I also heard from some of my black peers that I was trying to be white. As such, I was always trying to manage this balancing act of code switching and trying to be all things to all people when I was just trying to be me—someone who was intensely proud of his blackness but didn’t fit pre-conceived notions of it. I wanted to express some of that struggle in Bobby in a way that wasn’t quite so autobiographical, but that demonstrated how a person’s identity and life experience can be defined by those notions and actions.

What are your thoughts on prison abolition? 

Vercher: Michelle Alexander’s The New Jim Crow, which I had been introduced to by Ava Duvernay’s brilliant documentary 13th, was hugely influential for me in the writing of Three-Fifths, particularly during the revisions process. The effect of mass incarceration and the prison-for-profit system on people of color has been and continues to be incredibly damaging.

I had been less familiar with the prison abolition movement than I was with the prison reform movements, but the more I researched (and continue to research) the concept, the more I find merit to the idea. The prison system in conjunction with the Thirteenth Amendment has been used as a means of institutionalized modern slavery for black and brown men and women and the cost it inflicts on families and communities is generational.

Obviously, Aaron is not a person of color, and to make him the victim of the horrors of prison was an intentional choice. Like it or not (and I don’t), white readers tend to pay greater attention to white characters. Because I wanted this novel to spark conversation with people outside of the echo chamber, I felt it necessary to make that choice.
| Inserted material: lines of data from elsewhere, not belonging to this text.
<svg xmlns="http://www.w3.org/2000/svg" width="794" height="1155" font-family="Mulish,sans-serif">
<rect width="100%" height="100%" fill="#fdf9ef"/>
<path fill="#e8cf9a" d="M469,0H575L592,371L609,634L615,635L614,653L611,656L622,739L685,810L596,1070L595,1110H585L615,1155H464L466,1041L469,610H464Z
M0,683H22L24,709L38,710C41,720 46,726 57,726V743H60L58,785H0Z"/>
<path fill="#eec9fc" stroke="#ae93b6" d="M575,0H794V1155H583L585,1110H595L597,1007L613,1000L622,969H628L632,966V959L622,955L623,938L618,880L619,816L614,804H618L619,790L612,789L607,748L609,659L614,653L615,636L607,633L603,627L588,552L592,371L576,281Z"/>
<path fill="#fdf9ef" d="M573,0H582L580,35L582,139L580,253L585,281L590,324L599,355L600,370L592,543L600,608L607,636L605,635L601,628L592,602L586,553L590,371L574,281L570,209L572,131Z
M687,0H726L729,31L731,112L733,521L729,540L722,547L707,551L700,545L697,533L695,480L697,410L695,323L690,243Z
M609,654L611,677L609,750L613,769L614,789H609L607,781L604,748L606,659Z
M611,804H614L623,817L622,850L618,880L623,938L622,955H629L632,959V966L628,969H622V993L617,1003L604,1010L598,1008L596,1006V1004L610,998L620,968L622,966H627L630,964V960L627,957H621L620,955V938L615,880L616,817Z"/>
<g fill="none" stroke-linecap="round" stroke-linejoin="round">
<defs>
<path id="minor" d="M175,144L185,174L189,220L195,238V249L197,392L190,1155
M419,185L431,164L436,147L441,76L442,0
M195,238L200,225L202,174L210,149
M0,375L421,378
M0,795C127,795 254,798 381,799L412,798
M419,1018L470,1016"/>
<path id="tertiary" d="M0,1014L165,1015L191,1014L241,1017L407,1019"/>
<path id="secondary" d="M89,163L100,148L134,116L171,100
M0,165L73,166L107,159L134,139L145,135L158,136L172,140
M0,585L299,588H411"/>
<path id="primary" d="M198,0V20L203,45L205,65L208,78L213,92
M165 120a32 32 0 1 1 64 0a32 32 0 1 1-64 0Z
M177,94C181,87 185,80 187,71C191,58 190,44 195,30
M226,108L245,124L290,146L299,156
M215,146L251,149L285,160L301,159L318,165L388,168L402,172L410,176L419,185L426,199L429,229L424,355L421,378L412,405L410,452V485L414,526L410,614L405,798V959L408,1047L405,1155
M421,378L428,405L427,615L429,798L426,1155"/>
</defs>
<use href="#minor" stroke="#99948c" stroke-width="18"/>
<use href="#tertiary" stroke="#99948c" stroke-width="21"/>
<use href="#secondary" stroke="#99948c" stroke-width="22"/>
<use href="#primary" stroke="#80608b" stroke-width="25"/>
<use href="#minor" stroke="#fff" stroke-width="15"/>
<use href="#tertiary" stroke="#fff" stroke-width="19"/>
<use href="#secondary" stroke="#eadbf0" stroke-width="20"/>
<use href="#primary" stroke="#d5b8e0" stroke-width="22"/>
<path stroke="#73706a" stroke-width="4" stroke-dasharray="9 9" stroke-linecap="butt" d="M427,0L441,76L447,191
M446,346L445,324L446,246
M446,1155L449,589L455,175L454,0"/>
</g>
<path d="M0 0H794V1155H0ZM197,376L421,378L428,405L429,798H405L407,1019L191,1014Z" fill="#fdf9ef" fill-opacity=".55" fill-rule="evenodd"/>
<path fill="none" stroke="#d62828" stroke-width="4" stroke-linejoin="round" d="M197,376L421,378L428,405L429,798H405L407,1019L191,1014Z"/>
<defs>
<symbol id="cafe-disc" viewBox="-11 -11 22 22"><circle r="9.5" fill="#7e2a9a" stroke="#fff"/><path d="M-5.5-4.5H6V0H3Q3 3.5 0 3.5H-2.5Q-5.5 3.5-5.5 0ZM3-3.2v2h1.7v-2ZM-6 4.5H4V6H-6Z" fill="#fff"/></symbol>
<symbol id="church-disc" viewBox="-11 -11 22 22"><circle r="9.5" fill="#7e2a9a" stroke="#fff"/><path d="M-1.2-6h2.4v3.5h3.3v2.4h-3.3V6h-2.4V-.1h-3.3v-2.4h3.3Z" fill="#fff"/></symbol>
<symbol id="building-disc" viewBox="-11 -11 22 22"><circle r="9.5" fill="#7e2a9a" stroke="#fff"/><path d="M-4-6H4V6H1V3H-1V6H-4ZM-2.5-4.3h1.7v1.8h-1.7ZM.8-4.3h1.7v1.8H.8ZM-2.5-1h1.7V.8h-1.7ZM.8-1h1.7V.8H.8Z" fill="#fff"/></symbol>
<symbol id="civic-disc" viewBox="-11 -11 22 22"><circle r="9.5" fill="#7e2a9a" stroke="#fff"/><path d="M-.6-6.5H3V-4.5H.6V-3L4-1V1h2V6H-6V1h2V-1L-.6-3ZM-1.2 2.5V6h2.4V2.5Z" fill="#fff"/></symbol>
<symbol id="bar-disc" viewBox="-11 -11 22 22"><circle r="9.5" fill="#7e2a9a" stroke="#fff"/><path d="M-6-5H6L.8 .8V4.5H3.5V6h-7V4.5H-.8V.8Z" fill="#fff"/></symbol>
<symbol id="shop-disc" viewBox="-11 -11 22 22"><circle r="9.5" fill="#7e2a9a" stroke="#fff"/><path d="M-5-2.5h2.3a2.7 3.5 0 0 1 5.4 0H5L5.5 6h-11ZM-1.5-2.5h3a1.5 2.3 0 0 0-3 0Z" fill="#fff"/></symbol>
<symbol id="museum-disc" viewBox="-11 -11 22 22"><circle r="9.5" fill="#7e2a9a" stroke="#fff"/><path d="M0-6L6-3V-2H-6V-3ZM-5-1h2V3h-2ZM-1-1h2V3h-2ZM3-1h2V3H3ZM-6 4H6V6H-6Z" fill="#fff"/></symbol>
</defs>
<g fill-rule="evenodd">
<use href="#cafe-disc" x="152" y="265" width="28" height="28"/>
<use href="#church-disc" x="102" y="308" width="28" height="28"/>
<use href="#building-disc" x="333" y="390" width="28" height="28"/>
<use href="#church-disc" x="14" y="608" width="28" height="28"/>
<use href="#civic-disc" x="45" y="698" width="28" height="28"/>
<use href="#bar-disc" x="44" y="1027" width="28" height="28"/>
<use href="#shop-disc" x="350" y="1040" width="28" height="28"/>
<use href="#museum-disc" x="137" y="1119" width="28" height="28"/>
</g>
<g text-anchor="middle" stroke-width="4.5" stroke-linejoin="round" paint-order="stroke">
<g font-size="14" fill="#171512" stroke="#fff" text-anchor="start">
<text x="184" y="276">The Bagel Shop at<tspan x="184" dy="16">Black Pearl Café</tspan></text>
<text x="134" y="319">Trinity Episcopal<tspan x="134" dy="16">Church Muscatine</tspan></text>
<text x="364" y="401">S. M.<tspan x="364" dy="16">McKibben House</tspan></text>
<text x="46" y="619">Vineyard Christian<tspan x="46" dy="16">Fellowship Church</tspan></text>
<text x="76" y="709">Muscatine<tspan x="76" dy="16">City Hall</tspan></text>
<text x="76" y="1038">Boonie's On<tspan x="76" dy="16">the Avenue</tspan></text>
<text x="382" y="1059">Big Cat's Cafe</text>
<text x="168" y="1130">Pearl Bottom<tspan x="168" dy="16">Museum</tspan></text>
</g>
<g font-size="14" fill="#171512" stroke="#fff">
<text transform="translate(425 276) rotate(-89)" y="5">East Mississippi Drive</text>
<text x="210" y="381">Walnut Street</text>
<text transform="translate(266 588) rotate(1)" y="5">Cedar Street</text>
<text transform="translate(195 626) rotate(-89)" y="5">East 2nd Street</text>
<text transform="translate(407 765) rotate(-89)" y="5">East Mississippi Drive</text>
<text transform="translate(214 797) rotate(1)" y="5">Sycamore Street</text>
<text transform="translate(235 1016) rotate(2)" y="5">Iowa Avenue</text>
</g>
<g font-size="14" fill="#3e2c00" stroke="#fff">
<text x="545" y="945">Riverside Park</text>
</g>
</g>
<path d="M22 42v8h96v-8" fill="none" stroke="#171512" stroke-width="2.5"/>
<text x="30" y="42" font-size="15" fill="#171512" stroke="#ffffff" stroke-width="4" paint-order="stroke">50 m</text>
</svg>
Three-Fifths is the inaugural title on Agora, an imprint of Polis Books dedicated to diverse crime fiction. That’s quite an honor. Now, your novel has been nominated for an Edgar. Congratulations! I wondered if you could talk about how that feels. 

Vercher: As cliché as it might sound, the experience has been wholly surreal. I truly thought this book would sit in my hard drive, never to see the light of day. The fact that it was even published was a dream come true, but to be selected to lead off the launch of a new imprint devoted to diversity in fiction was something I never envisioned.

Each step of the journey, from the reader and trade reviews to the Edgar nomination (I still haven’t fully processed that) has left me in successive states of incredulity and gratitude.

I was at a local signing and got the opportunity to speak to a gentleman who had just walked in and stopped by the table to see who I was and what the book was about. We got to talking about his young daughter (whose mother was white) and was already beginning to have questions about her hair.

We talked a great deal about identity and how our struggle to find it shapes us. The conversation lasted more than ten minutes and we were both a little misty by the end of it. Without having been given the opportunity to publish this book, that conversation might never happened, and it’s now a moment I’ll never forget.